» Task 1
Return the portion of the episode outline between "Part 3 Topics" and "the cultural level.", inclusive, copied word for word.

Excerpted passage START

#3 - College Part 3: WHAT HAPPENED

Colleges: A BRAND

  1. Increased customer base

  2. Repeatedly moved financial goal posts

  3. Grew in size and scale consistently

  4. Became synonymous with the key parts of American culture

Past 2 episode topics:

  1. Big growth in college attendance

  2. Out of control cost growth post 1980

  3. DEBT

Part 3 Topics

  1. The Social and cultural forces that enabled the growth

  2. Some of the out-of-control ways colleges have increased their expenses outside the classroom.

  3. Why and how some uncertainty about college’s importance has begun to creep into conversations around the country

  4. Why college as an institution is still critical & What questions we need to ask to better the system moving forward

Keeping Up With The Joneses: All Attitudes develop at the cultural level.

  • The college brand is Ingrained in the deepest parts of common society

    • Parents

      • Post WWII, it was competition over whether kids went to college or not

        • Especially with baby boomer kids

      • They passed this mentality down and its power strengthened among each subsequent generation

      • Then it changed From:

          • “Who went and who didn’t”

        • To: 

          • “Who went to the best schools and who didn’t.”

      • SOCIAL MEDIA

        • Made the parental competition even more fierce

    • The Workforce

      • Competitors drive each other to require degrees for all different jobs

        • And this has increased to ridiculous levels

        • Ernst & Young

          • Fought this trend a few years back by removing the degree requirement for some entry level consultant jobs

            • Few companies have followed suit across industries

    • The Politicians

      • Ran on sending kids to go to college

        • They had to keep up with their opponents after all

          • “Equality, jobs, and education, amirite?”

Excerpted passage END

» Task 2
Retype every line of the records below without any change, leaving out the pictures.

Information given START

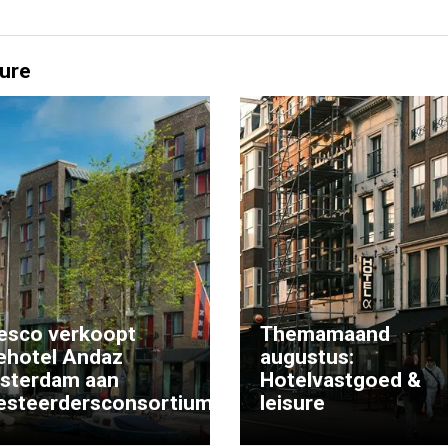
ure
esco verkoopt
Themamaand
ehotel Andaz
augustus:
sterdam aan
Hotelvastgoed &
esteerdersconsortium
leisure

Information given END

» Written answer 1
Part 3 Topics

  1. The Social and cultural forces that enabled the growth

  2. Some of the out-of-control ways colleges have increased their expenses outside the classroom.

  3. Why and how some uncertainty about college’s importance has begun to creep into conversations around the country

  4. Why college as an institution is still critical & What questions we need to ask to better the system moving forward

Keeping Up With The Joneses: All Attitudes develop at the cultural level.

» Written answer 2
ure
esco verkoopt
Themamaand
ehotel Andaz
augustus:
sterdam aan
Hotelvastgoed &
esteerdersconsortium
leisure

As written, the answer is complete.